[Extract to read Boundary: Start]

Last week, I dove into the far reaches of eBay to see what kind of unusual, big-ticket baseball card lots were on the block.

It didn’t matter if the prices were realistic or not — in fact, some were a bit outrageous.

Response to that post was overall pretty positive, so it seems I’m not the only one who enjoys seeing how the other half lives (even if that other half is imaginary).

So, while we’ll still call this experimental posting for the time being, I’m back with another round of droolworthy cards. Will this become a Friday staple? Time and interest will tell.

For now, here are some of the knockouts for May 25, 2018.

(Note that this post contains affiliate links, which means if you click over to eBay and buy something, I’ll receive a small commission at no extra charge to you.)

1972 Topps Monster Box (~4500 cards)

1972 Topps Baseball Cards

What red-blooded baseball card collector doesn’t get a rush of adrenaline every time he sees a monster box sitting there on a dealer table or at a flea market. Top off or slid to the side. Cards peaking out at you with their brown or white or gray edges, and may an occasional flash of glossy front or matte back surface.

How great is that? What treasures might await you?

Well, in this case, it’s 4500 cards worth of psychedelic archway fun, courtesy of a monster box full of 1972 Topps baseball “from estate.”

The mind shudders at the possibilities — and at the tagalong photo of some 1968s. Those aren’t included in the deal … right?

Here is the eBay listing (affiliate link).

1989 Upper Deck Randy Johnson Rookie Cards — 1837 Count (!)

1989 Upper Deck Randy Johnson Lot

You love rookie cards, right? I mean, you’re a baseball card collector.

And as a baseball card collector, you must also love 1989 Upper Deck … right? It changed everything, after all.

And … well, you’re a human not named John Kruk (unless you are — in that case … Hi, Mr. Kruk!).

So that means you love Randy Johnson. Everyone loves the Big Unit.

What do you get when you put all that love together?

Why, this outrageous lot of oversized affection — 1837 Randy Johnson rookie cards from the fabled 1989 Upper Deck set.

Guess that means they’re rare.

Here is the eBay listing (affiliate link).

Ultimate Roberto Clemente Topps Lot

Graded Robert Clemente Topps Baseball Cards

Know who else everybody loves, maybe even more than Randy Johnson?

Roberto Clemente, that’s who.

Now, I’m sure there were some opposing players and fans who weren’t all that fond of the Pittsburgh Pirates great during his playing career. But in the wake of his tragic death in 1972 just months after he ended the season with exactly 3000 hits, Clemente is pretty much untouchable.

[Extract to read Boundary: End]
[Data extract Boundary: Start]

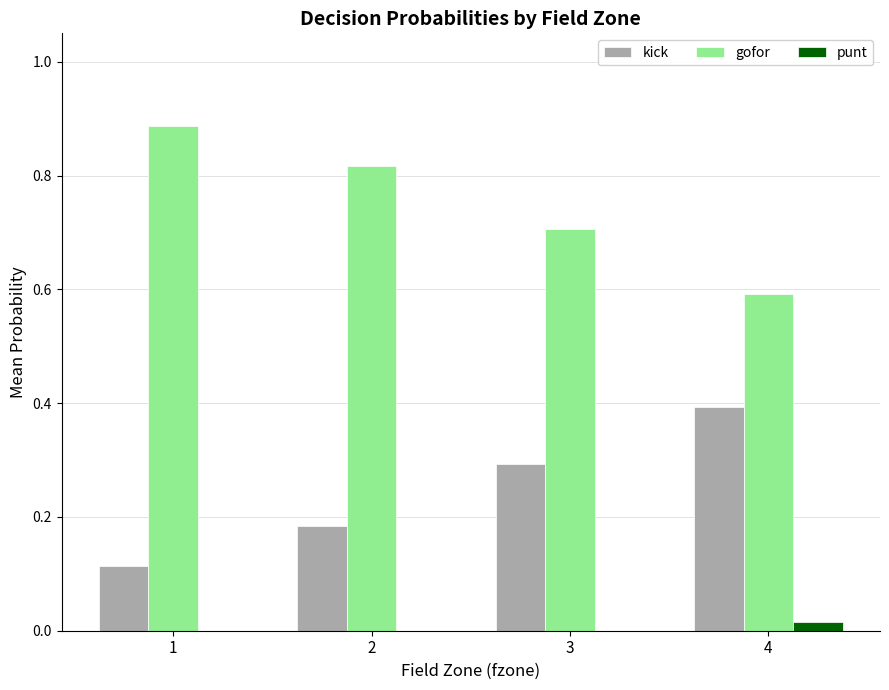

How many groups of bars are there?

4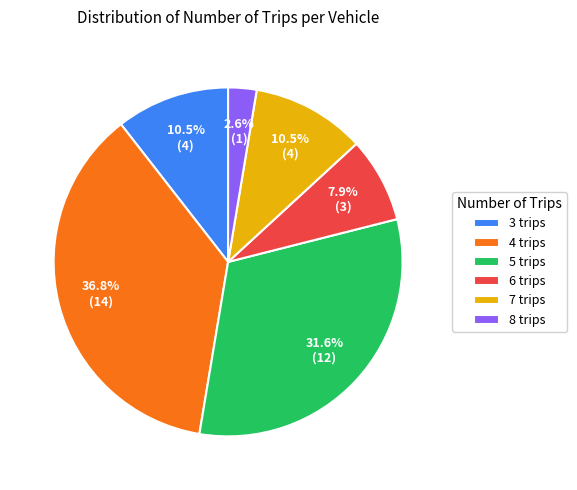

True or false: 7 trips accounts for 4% of the total.

False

[Data extract Boundary: End]

◆ **Problem set**
1. In the baseball card post, reproduce word for word the passage that opens with the words containing "Graded Robert Clemente" and closes with "pretty much untouchable.".
2. List every distinct calendar year the baseball card post mentions, in order of first appearance.

◆ **Problem solutions**
1.
Graded Robert Clemente Topps Baseball Cards

Know who else everybody loves, maybe even more than Randy Johnson?

Roberto Clemente, that’s who.

Now, I’m sure there were some opposing players and fans who weren’t all that fond of the Pittsburgh Pirates great during his playing career. But in the wake of his tragic death in 1972 just months after he ended the season with exactly 3000 hits, Clemente is pretty much untouchable.

2.
2018
1972
1968
1989